Goss among former members appointed to ethics office

House Speaker Nancy Pelosi (D-Calif.) and Minority Leader John Boehner (R-Ohio) on Thursday announced joint appointments to a landmark ethics review board that for the first time will allow private citizens to review allegations against members.

Still, four out of six members of the board for the newly created Office of Congressional Ethics (OCE) will be former members of Congress, including former CIA Director Porter Goss (R-Fla.), who will serve as co-chairman.

{mosads}The other board members include Rep. David Skaggs (D-Colo.), who will serve as chairman of the board, former Rep. Yvonne Brathwaite Burke (D-Calif.), former Rep. Karan English (D-Ariz.), former House Chief Administrative Officer Jay Eagen and Allison Hayward, the former chief of staff to Bradley Smith, a Republican-appointed former chairman of the Federal Election Commission.

Two additional former members will serve as alternate appointees to the board: former federal judge and ex-Rep. Abner Mikva (D-Ill.) and former Rep. Bill Frenzel (R-Minn.).

The OCE will conduct preliminary reviews of ethics complaints and make recommendations to the full ethics committee for further investigation and action. Some watchdogs have criticized its lack of subpoena powers.

Unlike previous bitter partisan fights over the makeup and staff of the full ethics panel, Pelosi and Boehner worked closely together to select the board members.

“The new Office of Congressional Ethics is essential to an effective ethics process in the House,” Pelosi said in a statement. “With the creation of the Office of Congressional Ethics, we bring a new element of transparency and accountability to the ethics process.”

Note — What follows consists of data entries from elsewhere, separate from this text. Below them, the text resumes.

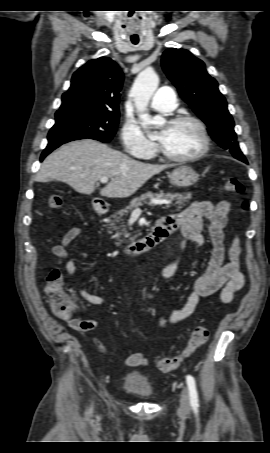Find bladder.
<instances>
[{"label": "bladder", "instance_id": "1", "mask_svg": "<svg viewBox=\"0 0 270 453\" xmlns=\"http://www.w3.org/2000/svg\"><path fill=\"white\" fill-rule=\"evenodd\" d=\"M123 389L143 399L153 395V386L149 378L138 371L130 372L125 376Z\"/></svg>", "mask_w": 270, "mask_h": 453}]
</instances>
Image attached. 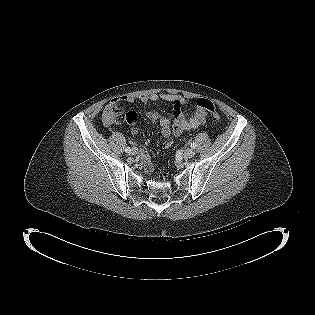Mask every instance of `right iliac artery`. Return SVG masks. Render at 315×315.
I'll list each match as a JSON object with an SVG mask.
<instances>
[{
	"instance_id": "1",
	"label": "right iliac artery",
	"mask_w": 315,
	"mask_h": 315,
	"mask_svg": "<svg viewBox=\"0 0 315 315\" xmlns=\"http://www.w3.org/2000/svg\"><path fill=\"white\" fill-rule=\"evenodd\" d=\"M130 151H131L130 147L125 148L126 153H130Z\"/></svg>"
}]
</instances>
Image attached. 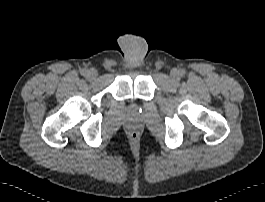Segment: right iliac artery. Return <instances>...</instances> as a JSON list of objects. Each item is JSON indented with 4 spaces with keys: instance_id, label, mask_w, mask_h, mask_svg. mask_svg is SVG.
Instances as JSON below:
<instances>
[{
    "instance_id": "obj_1",
    "label": "right iliac artery",
    "mask_w": 265,
    "mask_h": 202,
    "mask_svg": "<svg viewBox=\"0 0 265 202\" xmlns=\"http://www.w3.org/2000/svg\"><path fill=\"white\" fill-rule=\"evenodd\" d=\"M82 75L85 76V77L87 78L88 75H89V70H86V69L83 70V71H82Z\"/></svg>"
}]
</instances>
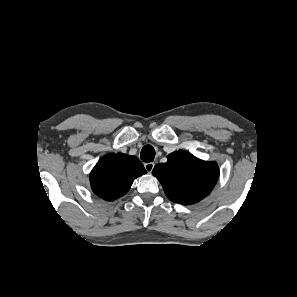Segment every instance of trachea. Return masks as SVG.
I'll return each mask as SVG.
<instances>
[{
    "label": "trachea",
    "instance_id": "1",
    "mask_svg": "<svg viewBox=\"0 0 297 297\" xmlns=\"http://www.w3.org/2000/svg\"><path fill=\"white\" fill-rule=\"evenodd\" d=\"M140 158L143 162H152L155 158V149L151 145L144 146Z\"/></svg>",
    "mask_w": 297,
    "mask_h": 297
}]
</instances>
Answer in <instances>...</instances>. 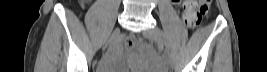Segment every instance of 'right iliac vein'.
Returning <instances> with one entry per match:
<instances>
[{"label": "right iliac vein", "instance_id": "63e3f726", "mask_svg": "<svg viewBox=\"0 0 267 72\" xmlns=\"http://www.w3.org/2000/svg\"><path fill=\"white\" fill-rule=\"evenodd\" d=\"M119 33H120V30L115 29V31L112 33L109 40L107 41L106 45L113 44L115 42L116 38L118 37Z\"/></svg>", "mask_w": 267, "mask_h": 72}]
</instances>
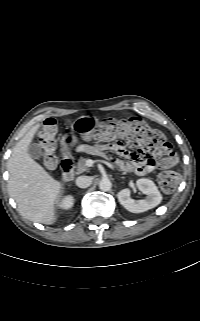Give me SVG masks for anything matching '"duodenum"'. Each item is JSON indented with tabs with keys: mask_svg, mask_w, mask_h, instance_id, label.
I'll return each mask as SVG.
<instances>
[{
	"mask_svg": "<svg viewBox=\"0 0 200 321\" xmlns=\"http://www.w3.org/2000/svg\"><path fill=\"white\" fill-rule=\"evenodd\" d=\"M62 177L65 181H69L74 176L73 159L65 156L61 161Z\"/></svg>",
	"mask_w": 200,
	"mask_h": 321,
	"instance_id": "1",
	"label": "duodenum"
}]
</instances>
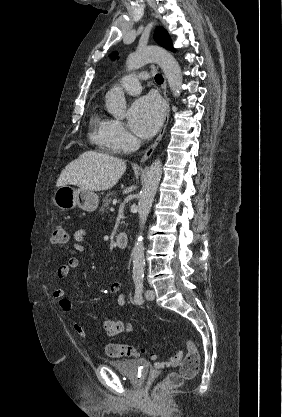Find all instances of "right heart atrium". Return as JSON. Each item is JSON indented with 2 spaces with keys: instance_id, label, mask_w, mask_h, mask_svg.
Segmentation results:
<instances>
[{
  "instance_id": "obj_1",
  "label": "right heart atrium",
  "mask_w": 282,
  "mask_h": 417,
  "mask_svg": "<svg viewBox=\"0 0 282 417\" xmlns=\"http://www.w3.org/2000/svg\"><path fill=\"white\" fill-rule=\"evenodd\" d=\"M113 142L117 150L128 151L132 147L133 137L120 121H115Z\"/></svg>"
}]
</instances>
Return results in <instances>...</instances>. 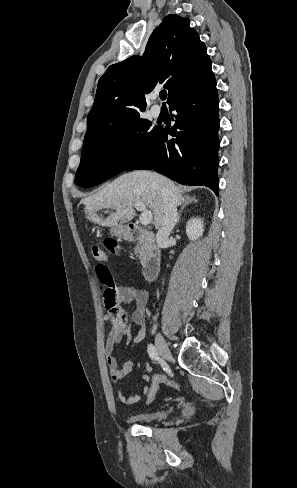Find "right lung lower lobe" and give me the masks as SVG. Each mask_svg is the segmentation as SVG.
Wrapping results in <instances>:
<instances>
[{
  "mask_svg": "<svg viewBox=\"0 0 297 488\" xmlns=\"http://www.w3.org/2000/svg\"><path fill=\"white\" fill-rule=\"evenodd\" d=\"M169 110L177 112L175 124L159 129L126 170L154 169L184 185L208 186L218 195L219 102L214 75L185 91Z\"/></svg>",
  "mask_w": 297,
  "mask_h": 488,
  "instance_id": "right-lung-lower-lobe-1",
  "label": "right lung lower lobe"
}]
</instances>
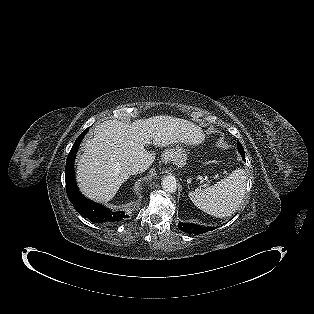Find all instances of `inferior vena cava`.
Listing matches in <instances>:
<instances>
[{"mask_svg": "<svg viewBox=\"0 0 314 314\" xmlns=\"http://www.w3.org/2000/svg\"><path fill=\"white\" fill-rule=\"evenodd\" d=\"M127 173L129 175H134V174H137V173H141L144 171V168L142 165L140 164H130L127 169H126Z\"/></svg>", "mask_w": 314, "mask_h": 314, "instance_id": "602c4592", "label": "inferior vena cava"}]
</instances>
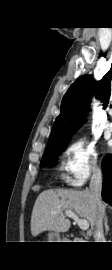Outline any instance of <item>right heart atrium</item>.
<instances>
[{
  "instance_id": "right-heart-atrium-1",
  "label": "right heart atrium",
  "mask_w": 112,
  "mask_h": 270,
  "mask_svg": "<svg viewBox=\"0 0 112 270\" xmlns=\"http://www.w3.org/2000/svg\"><path fill=\"white\" fill-rule=\"evenodd\" d=\"M61 171L64 181L81 187L93 175L101 172L96 145L86 139L72 141L63 151Z\"/></svg>"
}]
</instances>
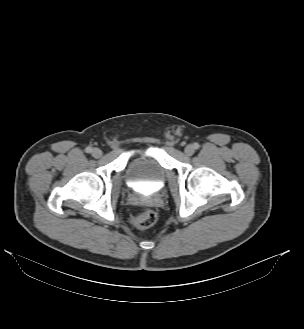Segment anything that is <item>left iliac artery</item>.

“I am pleased that this distinguished group of individuals has agreed to serve,” Boehner said in a statement. “The American people have every right to expect the highest ethical standards in the people’s House — and these widely respected men and women should be applauded for the considerable personal sacrifices they are making to help achieve that important goal.”

The appointment of Goss, a prickly personality who left the CIA after a short, turbulent tenure, surprised even some Republican members of Congress. Several shook their heads in disbelief when told he was named to the board.

While he was chairman of the House intelligence committee, Goss opposed launching an investigation into the Valerie Plame CIA leak case.

Goss is close to Boehner and served with Pelosi on the intelligence and ethics panels.

"Mr. Goss previously served on the ethics committee with distinction, and he is widely respected on both sides of the aisle for his time and service as a member of this institution,” said Boehner spokesman Kevin Smith.

Republican Conference Chairman Adam Putnam (Fla.) said he supported Goss’s appointment, although he didn’t know why the former senior GOP member would want to come out of retirement to take it.

“[Goss] is a man of impeccable character, integrity and conviction and I can’t imagine why he wanted to take this job,” Putnam said.

In response to a question about his rocky tenure at the CIA, Putnam said Goss’s time there was marked by a reorganization that was “painful but necessary.”